For each line below that contains the word "алушының", make a copy.

(Beginning of Data to process)

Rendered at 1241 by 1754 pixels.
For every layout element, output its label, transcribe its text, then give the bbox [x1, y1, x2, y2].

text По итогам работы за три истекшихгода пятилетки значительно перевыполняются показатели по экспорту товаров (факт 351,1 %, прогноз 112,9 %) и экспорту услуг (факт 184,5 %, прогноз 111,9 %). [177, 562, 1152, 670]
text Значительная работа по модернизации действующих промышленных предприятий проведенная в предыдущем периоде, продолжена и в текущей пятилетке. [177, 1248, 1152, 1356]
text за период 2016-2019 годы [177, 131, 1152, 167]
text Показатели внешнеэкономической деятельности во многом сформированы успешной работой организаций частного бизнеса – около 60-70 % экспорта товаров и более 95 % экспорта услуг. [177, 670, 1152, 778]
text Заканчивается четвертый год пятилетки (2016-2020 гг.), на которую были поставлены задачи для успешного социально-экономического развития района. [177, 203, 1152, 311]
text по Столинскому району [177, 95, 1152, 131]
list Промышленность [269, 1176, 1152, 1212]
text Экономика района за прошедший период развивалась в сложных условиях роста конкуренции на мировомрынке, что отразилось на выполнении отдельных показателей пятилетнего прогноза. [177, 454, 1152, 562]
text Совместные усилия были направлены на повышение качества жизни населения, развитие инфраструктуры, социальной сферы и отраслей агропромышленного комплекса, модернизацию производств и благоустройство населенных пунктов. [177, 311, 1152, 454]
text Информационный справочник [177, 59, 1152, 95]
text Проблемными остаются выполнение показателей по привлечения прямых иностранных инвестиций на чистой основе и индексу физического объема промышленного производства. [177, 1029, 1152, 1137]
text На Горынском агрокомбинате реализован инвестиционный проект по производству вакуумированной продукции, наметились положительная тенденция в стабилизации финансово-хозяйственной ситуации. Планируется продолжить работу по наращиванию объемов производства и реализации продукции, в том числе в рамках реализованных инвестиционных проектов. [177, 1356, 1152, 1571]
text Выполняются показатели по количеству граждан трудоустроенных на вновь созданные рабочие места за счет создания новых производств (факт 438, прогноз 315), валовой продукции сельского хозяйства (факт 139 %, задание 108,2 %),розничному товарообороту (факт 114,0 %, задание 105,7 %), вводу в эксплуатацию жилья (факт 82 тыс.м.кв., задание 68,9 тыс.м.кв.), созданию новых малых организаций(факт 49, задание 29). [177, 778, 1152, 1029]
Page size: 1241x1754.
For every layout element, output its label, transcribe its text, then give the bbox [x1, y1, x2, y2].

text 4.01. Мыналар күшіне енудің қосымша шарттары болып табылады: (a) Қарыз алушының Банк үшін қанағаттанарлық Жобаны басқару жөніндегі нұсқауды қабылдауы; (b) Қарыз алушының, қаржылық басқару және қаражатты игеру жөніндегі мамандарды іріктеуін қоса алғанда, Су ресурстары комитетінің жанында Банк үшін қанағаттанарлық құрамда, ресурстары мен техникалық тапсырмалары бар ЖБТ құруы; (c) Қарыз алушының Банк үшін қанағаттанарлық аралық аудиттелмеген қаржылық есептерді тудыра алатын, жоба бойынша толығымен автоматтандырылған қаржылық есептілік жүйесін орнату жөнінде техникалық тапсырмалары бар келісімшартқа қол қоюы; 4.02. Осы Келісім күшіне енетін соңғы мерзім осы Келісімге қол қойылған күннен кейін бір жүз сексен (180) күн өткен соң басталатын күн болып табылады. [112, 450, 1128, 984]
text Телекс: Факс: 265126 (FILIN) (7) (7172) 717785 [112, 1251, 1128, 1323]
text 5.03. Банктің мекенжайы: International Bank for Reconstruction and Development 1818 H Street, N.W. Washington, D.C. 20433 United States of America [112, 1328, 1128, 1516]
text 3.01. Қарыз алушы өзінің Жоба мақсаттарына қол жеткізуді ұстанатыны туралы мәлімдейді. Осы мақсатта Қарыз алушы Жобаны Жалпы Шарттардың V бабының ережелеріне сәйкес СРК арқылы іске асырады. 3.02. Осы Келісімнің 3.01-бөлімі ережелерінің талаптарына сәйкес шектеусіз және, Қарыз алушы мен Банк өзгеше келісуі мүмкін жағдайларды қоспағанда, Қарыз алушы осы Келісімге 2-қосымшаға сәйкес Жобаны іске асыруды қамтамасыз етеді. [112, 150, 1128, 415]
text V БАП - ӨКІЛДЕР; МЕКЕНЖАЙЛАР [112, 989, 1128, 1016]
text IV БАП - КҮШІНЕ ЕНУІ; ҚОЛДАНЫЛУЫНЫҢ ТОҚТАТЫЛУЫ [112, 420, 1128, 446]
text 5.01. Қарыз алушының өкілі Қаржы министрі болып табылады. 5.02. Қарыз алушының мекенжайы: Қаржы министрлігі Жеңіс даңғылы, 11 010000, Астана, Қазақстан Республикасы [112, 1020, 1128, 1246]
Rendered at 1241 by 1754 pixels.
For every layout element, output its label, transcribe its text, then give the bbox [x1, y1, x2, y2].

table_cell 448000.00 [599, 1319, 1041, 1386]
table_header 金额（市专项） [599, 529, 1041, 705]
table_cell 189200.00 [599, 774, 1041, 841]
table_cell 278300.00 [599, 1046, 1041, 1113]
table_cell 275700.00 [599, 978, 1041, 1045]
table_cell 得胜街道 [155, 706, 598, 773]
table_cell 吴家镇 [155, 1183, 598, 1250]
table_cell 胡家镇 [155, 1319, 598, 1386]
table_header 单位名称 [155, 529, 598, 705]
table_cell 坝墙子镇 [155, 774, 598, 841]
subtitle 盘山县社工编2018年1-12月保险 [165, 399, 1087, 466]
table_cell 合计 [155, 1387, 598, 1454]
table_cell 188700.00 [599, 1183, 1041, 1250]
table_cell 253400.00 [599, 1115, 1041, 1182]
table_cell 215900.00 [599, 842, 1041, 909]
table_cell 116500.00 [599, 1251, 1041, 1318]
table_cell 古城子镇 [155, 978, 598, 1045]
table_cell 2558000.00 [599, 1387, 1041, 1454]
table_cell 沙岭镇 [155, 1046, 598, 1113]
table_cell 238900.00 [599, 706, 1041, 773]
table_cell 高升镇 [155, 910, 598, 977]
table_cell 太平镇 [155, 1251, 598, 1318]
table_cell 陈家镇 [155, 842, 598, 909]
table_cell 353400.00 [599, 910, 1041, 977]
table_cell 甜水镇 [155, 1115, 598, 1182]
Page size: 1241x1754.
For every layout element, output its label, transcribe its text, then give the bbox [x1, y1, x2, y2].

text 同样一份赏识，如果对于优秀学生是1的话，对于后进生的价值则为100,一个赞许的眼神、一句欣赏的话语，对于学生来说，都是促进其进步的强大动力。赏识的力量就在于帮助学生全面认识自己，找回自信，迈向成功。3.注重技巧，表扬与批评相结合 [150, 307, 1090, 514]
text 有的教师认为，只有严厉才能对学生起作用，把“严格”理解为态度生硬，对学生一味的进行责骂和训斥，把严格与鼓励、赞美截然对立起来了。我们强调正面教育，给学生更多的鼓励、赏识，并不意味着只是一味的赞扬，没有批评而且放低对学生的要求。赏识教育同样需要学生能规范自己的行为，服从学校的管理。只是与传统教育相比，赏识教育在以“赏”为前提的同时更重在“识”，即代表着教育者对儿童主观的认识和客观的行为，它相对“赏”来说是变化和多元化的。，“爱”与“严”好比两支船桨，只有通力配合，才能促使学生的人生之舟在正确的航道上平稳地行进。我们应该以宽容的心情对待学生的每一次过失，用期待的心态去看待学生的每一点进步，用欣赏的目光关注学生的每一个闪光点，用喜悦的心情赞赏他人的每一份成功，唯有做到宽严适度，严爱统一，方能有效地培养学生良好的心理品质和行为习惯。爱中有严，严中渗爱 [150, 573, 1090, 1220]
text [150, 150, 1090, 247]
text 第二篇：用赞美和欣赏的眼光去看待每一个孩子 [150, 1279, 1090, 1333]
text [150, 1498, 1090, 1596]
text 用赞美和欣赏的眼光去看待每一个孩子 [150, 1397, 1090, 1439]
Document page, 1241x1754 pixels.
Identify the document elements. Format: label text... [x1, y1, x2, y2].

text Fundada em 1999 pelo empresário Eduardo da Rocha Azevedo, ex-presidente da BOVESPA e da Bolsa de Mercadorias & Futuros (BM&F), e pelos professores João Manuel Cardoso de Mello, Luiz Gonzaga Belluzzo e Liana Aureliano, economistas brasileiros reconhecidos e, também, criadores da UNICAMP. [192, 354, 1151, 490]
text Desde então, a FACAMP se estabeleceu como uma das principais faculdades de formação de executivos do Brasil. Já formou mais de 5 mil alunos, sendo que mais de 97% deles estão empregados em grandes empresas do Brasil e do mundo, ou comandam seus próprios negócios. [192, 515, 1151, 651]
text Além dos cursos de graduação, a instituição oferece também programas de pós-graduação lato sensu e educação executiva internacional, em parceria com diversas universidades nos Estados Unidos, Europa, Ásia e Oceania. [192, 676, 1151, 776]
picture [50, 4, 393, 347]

(End of Data to process)

_Response to this exercise_.
text 4.01. Мыналар күшіне енудің қосымша шарттары болып табылады: (a) Қарыз алушының Банк үшін қанағаттанарлық Жобаны басқару жөніндегі нұсқауды қабылдауы; (b) Қарыз алушының, қаржылық басқару және қаражатты игеру жөніндегі мамандарды іріктеуін қоса алғанда, Су ресурстары комитетінің жанында Банк үшін қанағаттанарлық құрамда, ресурстары мен техникалық тапсырмалары бар ЖБТ құруы; (c) Қарыз алушының Банк үшін қанағаттанарлық аралық аудиттелмеген қаржылық есептерді тудыра алатын, жоба бойынша толығымен автоматтандырылған қаржылық есептілік жүйесін орнату жөнінде техникалық тапсырмалары бар келісімшартқа қол қоюы; 4.02. Осы Келісім күшіне енетін соңғы мерзім осы Келісімге қол қойылған күннен кейін бір жүз сексен (180) күн өткен соң басталатын күн болып табылады. [112, 450, 1128, 984]
text 5.01. Қарыз алушының өкілі Қаржы министрі болып табылады. 5.02. Қарыз алушының мекенжайы: Қаржы министрлігі Жеңіс даңғылы, 11 010000, Астана, Қазақстан Республикасы [112, 1020, 1128, 1246]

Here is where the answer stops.